** RAW DATA follows **
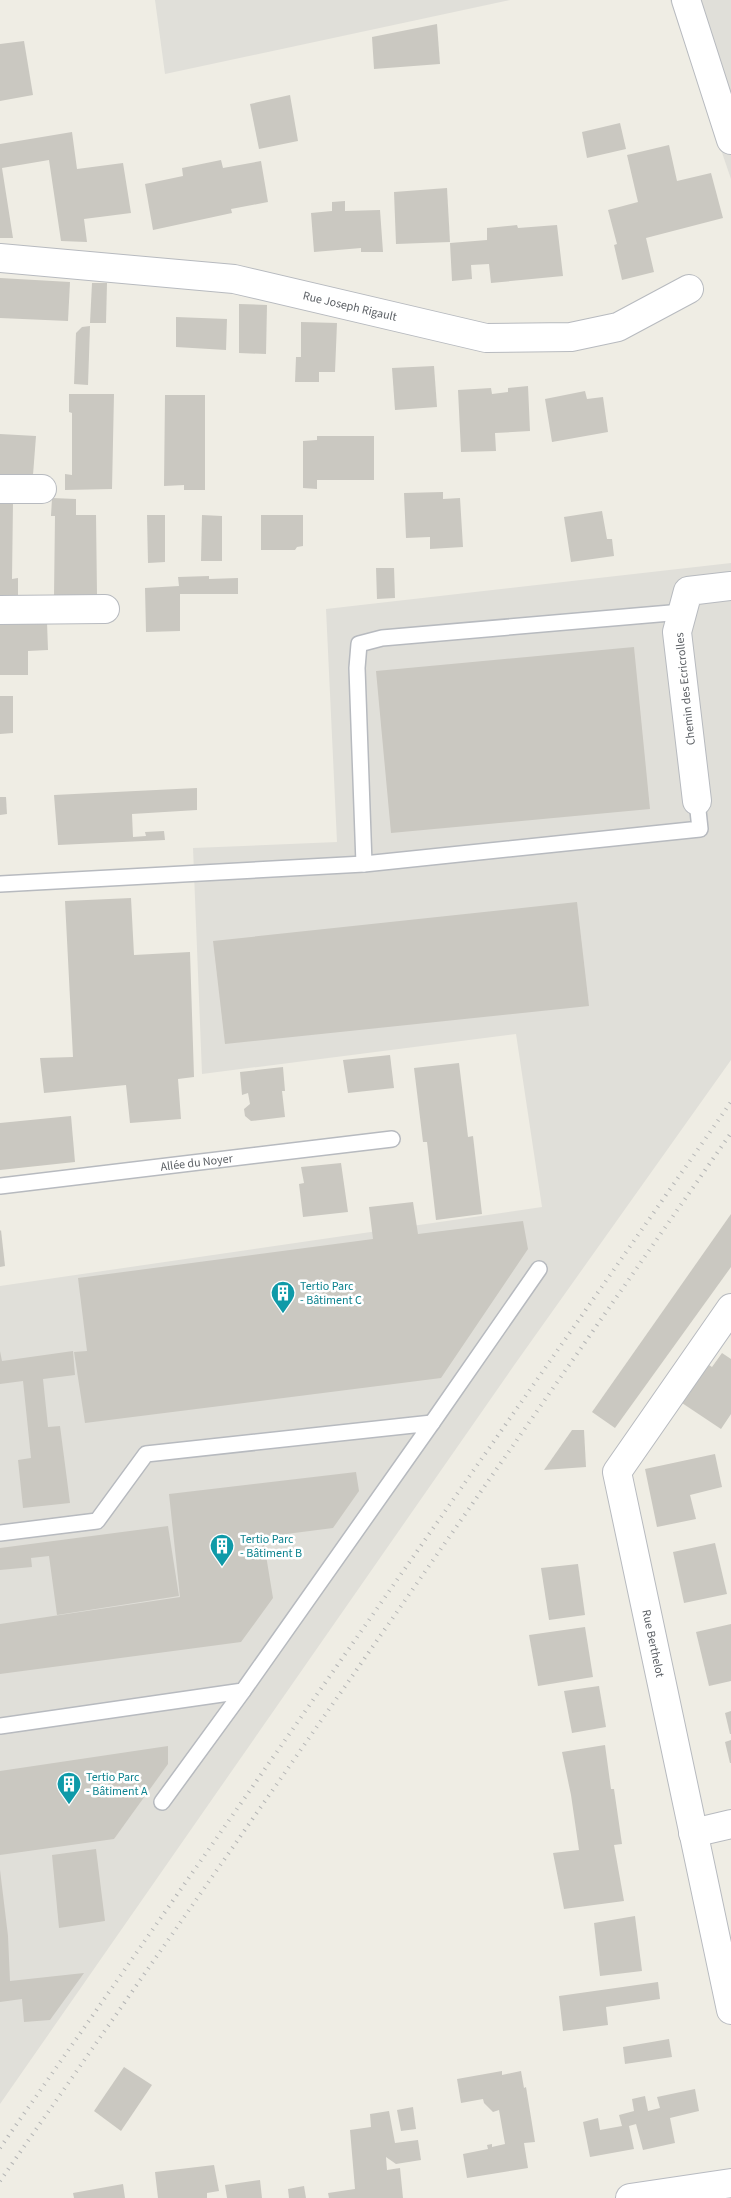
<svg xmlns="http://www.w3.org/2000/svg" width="731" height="2198" viewBox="0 0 731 2198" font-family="'Source Sans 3',sans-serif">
  <rect width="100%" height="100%" fill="#efede4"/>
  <!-- industrial -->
  <g fill="#e0dfd9">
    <path d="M 155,0 L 510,0 L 165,74 Z"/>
    <path d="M 670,0 L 731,0 L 731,179 Z"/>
    <path d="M 731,563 L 731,1060 L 515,1364 L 0,2104 L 0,1286 L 542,1207 L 516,1034 L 202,1074 L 193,848 L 337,842 L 326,609 Z"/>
  </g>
  <!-- building -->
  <g fill="#cac8c1">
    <path d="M 437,24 L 440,64 L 374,69 L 372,37 Z"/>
    <path d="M 24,41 L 33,95 L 0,101 L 0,44 Z"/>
    <path d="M 290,95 L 298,141 L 259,149 L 250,104 Z"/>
    <path d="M 620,123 L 626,149 L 587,158 L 582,132 Z"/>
    <path d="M 72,132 L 77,169 L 123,163 L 131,213 L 84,219 L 87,242 L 61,241 L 49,160 L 2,168 L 13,238 L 0,238 L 0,144 Z"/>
    <path d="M 669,145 L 677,181 L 711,173 L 723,218 L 646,238 L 654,272 L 622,280 L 614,245 L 617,244 L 608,210 L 638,202 L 627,155 Z"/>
    <path d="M 221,160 L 223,168 L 261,161 L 268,202 L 231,209 L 232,213 L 153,230 L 145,184 L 183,176 L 182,168 Z"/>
    <path d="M 447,188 L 450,242 L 396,244 L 394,192 Z"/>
    <path d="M 345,201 L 345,211 L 380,210 L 383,252 L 361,252 L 361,248 L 314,252 L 311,213 L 332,211 L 332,202 Z"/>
    <path d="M 517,225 L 518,228 L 557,225 L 563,276 L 491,283 L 489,264 L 471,265 L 472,279 L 452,281 L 450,243 L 487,240 L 487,228 Z"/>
    <path d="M 0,278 L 70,282 L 68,321 L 0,318 Z"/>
    <path d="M 92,283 L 107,283 L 106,323 L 90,323 Z"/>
    <path d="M 239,304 L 267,305 L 266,354 L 239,353 Z"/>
    <path d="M 176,317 L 227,319 L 226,350 L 176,347 Z"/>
    <path d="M 301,322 L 337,323 L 335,372 L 319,372 L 319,382 L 295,382 L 296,357 L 301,357 Z"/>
    <path d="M 90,326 L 88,385 L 74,384 L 76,333 L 82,327 Z"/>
    <path d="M 434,366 L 437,407 L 395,410 L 392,368 Z"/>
    <path d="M 528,386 L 530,431 L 495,433 L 496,451 L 461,452 L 458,390 L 491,388 L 492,394 L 508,392 L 508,388 Z"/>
    <path d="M 585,391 L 587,399 L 603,397 L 608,432 L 552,442 L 545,399 Z"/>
    <path d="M 69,394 L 114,394 L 112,489 L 65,490 L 65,474 L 72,475 L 72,413 L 69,412 Z"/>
    <path d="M 165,395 L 205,395 L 205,490 L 184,490 L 184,485 L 164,486 Z"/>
    <path d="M 0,434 L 36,436 L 33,475 L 0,476 Z"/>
    <path d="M 317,436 L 374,436 L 374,480 L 317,480 L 317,489 L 303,488 L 303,441 L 317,440 Z"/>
    <path d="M 443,492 L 443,499 L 460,498 L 463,547 L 430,549 L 430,537 L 406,538 L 404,493 Z"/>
    <path d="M 52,498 L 76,499 L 76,515 L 96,515 L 97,595 L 54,596 L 55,516 L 51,516 Z"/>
    <path d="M 0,502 L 13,502 L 12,579 L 18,578 L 18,596 L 0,596 Z"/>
    <path d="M 602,511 L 607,539 L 612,539 L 614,556 L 571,562 L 564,517 Z"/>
    <path d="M 147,515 L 165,515 L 165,562 L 148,563 Z"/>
    <path d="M 202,515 L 222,516 L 222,561 L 201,561 Z"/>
    <path d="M 261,515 L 303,515 L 303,546 L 297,547 L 295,550 L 261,550 Z"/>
    <path d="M 376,568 L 394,568 L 395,598 L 377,599 Z"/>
    <path d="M 209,576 L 209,579 L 238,578 L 238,594 L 180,594 L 180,631 L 146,632 L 145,588 L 179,586 L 178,577 Z"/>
    <path d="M 0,622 L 47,622 L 48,650 L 28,651 L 28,675 L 0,675 Z"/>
    <path d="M 634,647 L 650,809 L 391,833 L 376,671 Z"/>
    <path d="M 0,696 L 13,696 L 13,733 L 0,734 Z"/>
    <path d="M 197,788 L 197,810 L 132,814 L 133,837 L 146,836 L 145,832 L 164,831 L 165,840 L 58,845 L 54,795 Z"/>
    <path d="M 0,797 L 6,797 L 7,814 L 0,815 Z"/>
    <path d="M 131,898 L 134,955 L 190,952 L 194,1077 L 178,1079 L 181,1119 L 130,1123 L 126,1085 L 44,1093 L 40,1058 L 73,1057 L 65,901 Z"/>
    <path d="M 577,902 L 589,1006 L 225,1044 L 213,941 Z"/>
    <path d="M 390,1055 L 394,1088 L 348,1093 L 343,1060 Z"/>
    <path d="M 459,1063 L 468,1137 L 473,1136 L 482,1214 L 436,1220 L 427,1142 L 423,1142 L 414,1068 Z"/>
    <path d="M 283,1067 L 285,1091 L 282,1091 L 285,1117 L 251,1121 L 245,1116 L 244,1109 L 250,1104 L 248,1093 L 242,1095 L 240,1072 Z"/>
    <path d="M 71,1116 L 75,1162 L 0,1170 L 0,1123 Z"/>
    <path d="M 341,1163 L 348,1212 L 303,1217 L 299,1184 L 304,1183 L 301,1167 Z"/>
    <path d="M 413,1202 L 418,1234 L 523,1221 L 528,1249 L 441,1378 L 85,1423 L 74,1352 L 87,1351 L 78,1278 L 373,1239 L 369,1207 Z"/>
    <path d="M 731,1214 L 731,1267 L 615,1428 L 592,1412 Z"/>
    <path d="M 1,1230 L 5,1266 L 0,1267 L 0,1231 Z"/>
    <path d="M 0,1351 L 2,1361 L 73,1351 L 75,1375 L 43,1379 L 48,1427 L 60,1426 L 70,1503 L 23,1508 L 18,1460 L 31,1458 L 23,1381 L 0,1384 Z"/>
    <path d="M 722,1353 L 731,1359 L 731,1414 L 721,1429 L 682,1403 L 691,1391 L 687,1389 L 706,1363 L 712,1367 Z"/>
    <path d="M 572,1430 L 584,1430 L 586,1467 L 544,1470 Z"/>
    <path d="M 715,1454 L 722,1487 L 690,1495 L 696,1519 L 657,1527 L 645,1469 Z"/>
    <path d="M 356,1472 L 359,1491 L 333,1528 L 263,1537 L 273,1598 L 241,1642 L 0,1674 L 0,1624 L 180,1597 L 169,1494 Z"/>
    <path d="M 168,1526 L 179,1596 L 57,1615 L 49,1556 L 31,1558 L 32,1567 L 0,1570 L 0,1548 Z"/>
    <path d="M 715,1543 L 727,1594 L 684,1603 L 673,1552 Z"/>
    <path d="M 578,1564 L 585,1615 L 549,1620 L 541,1568 Z"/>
    <path d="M 731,1624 L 731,1681 L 709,1686 L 696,1632 Z"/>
    <path d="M 585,1627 L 593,1677 L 538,1686 L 529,1635 Z"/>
    <path d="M 599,1686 L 606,1727 L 572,1733 L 564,1691 Z"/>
    <path d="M 731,1711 L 731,1734 L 730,1734 L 725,1713 Z"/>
    <path d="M 731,1740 L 731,1763 L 730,1763 L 725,1742 Z"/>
    <path d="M 605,1745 L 611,1789 L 614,1789 L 622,1844 L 614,1845 L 624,1901 L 564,1909 L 553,1853 L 579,1850 L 571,1795 L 562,1752 Z"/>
    <path d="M 168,1746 L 168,1764 L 114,1839 L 0,1855 L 0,1771 Z"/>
    <path d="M 96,1849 L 105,1921 L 59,1928 L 52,1855 Z"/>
    <path d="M 0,1870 L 8,1936 L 10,1981 L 84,1973 L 50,2020 L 24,2022 L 22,1999 L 0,2002 Z"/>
    <path d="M 635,1916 L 642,1971 L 600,1976 L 594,1923 Z"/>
    <path d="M 658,1982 L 660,1999 L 606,2007 L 608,2025 L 563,2031 L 559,1996 Z"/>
    <path d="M 669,2039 L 672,2057 L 625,2064 L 623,2047 Z"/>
    <path d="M 124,2067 L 152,2085 L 121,2131 L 94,2111 Z"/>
    <path d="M 502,2071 L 502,2075 L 521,2071 L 524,2088 L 526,2087 L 535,2142 L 524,2143 L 528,2168 L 467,2178 L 463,2154 L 488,2149 L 487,2145 L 492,2144 L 492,2147 L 505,2144 L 499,2110 L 493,2112 L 484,2103 L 483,2099 L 461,2103 L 457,2079 Z"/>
    <path d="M 695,2089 L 699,2111 L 670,2118 L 675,2143 L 643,2150 L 636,2124 L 629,2126 L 634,2149 L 590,2157 L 583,2122 L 598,2118 L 600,2130 L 622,2126 L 619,2115 L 634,2111 L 632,2099 L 645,2096 L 648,2111 L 660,2108 L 657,2097 Z"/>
    <path d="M 413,2107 L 416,2129 L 401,2131 L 397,2110 Z"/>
    <path d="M 389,2111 L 395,2143 L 418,2140 L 421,2160 L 396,2164 L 386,2157 L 387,2170 L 400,2168 L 403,2198 L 329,2198 L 328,2193 L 355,2189 L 350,2130 L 371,2127 L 370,2114 Z"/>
    <path d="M 214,2165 L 219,2191 L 207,2193 L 207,2198 L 158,2198 L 155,2172 Z"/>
    <path d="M 260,2180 L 262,2198 L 227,2198 L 225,2185 Z"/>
    <path d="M 123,2184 L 125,2198 L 74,2198 L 73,2193 Z"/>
    <path d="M 304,2186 L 306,2198 L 289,2198 L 288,2189 Z"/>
  </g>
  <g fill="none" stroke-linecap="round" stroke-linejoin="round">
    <defs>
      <g id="lane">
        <path d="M 364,864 L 357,668 L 359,644 L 382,638 L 682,612"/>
        <path d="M 0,884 L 364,864 L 700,829 L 697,801"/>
        <path id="s1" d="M 0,1186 L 392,1139"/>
        <path d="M 432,1423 L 539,1269"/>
        <path d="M 0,1533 L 97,1521 L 146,1454 L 432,1423 L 243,1691 L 0,1726"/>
        <path d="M 162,1802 L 243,1691"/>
      </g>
      <g id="street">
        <path d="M 686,0 L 731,140"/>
        <path id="s2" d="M 0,258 L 234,279 L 486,338 L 571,337 L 618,327 L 689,289"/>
        <path d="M 0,489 L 42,489"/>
        <path d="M 0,610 L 105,609"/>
        <path d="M 697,801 L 677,632 L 688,591 L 731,586"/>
        <path id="s3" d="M 731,1308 L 617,1472 L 731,2010"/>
        <path d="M 693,1833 L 731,1824"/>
      </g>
      <path id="secondary" d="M 630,2198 L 731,2183"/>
    </defs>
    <!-- lane casing -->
    <use href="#lane" stroke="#b7babf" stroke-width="18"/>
    <!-- street casing -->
    <use href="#street" stroke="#b7babf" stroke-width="30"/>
    <!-- secondary casing -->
    <use href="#secondary" stroke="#b8bbc1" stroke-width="30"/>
    <!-- lane -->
    <use href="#lane" stroke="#fff" stroke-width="15"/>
    <!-- street -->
    <use href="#street" stroke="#fff" stroke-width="28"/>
    <!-- secondary -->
    <use href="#secondary" stroke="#fff" stroke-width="28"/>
    <!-- rail -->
    <g stroke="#b5b6b6" stroke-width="4" stroke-dasharray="1 6" stroke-linecap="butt">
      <path d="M 0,2148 L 731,1102"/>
      <path d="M 0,2181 L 731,1133"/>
    </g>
  </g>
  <!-- icons -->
  <defs>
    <symbol id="building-pin" viewBox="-11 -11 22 30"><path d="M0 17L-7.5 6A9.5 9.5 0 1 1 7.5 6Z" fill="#0f9aa8" stroke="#fff"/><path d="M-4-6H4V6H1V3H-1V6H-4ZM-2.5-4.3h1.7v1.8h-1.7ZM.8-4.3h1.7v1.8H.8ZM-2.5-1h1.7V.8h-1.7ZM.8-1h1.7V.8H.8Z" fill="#fff"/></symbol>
  </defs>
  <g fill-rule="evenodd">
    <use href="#building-pin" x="269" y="1279" width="28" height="38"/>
    <use href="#building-pin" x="208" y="1532" width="28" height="38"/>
    <use href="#building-pin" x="55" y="1770" width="28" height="38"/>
  </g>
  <g text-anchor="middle" stroke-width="5" stroke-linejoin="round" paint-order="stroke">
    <!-- street labels -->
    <g font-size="12" fill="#5c6065" stroke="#fff">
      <text dy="4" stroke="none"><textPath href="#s2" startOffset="354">Rue Joseph Rigault</textPath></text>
      <text transform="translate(685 689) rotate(-96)" y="4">Chemin des Ecricrolles</text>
      <text dy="4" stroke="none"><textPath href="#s1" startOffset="198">Allée du Noyer</textPath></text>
      <text dy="4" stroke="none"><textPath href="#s3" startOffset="375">Rue Berthelot</textPath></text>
    </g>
    <!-- culture labels -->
    <g font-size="12" fill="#0d838f" stroke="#fff" text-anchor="start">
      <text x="300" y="1290">Tertio Parc<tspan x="300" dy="14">- Bâtiment C</tspan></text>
      <text x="240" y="1543">Tertio Parc<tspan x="240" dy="14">- Bâtiment B</tspan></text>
      <text x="86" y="1781">Tertio Parc<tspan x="86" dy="14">- Bâtiment A</tspan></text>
    </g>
  </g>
</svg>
** End of RAW DATA **
### [TASK INSTRUCTIONS]
Every line above that holds the string "round" should be copied into the answer.

### [EXPECTED OUTPUT]
  <g fill="none" stroke-linecap="round" stroke-linejoin="round">
  <g text-anchor="middle" stroke-width="5" stroke-linejoin="round" paint-order="stroke">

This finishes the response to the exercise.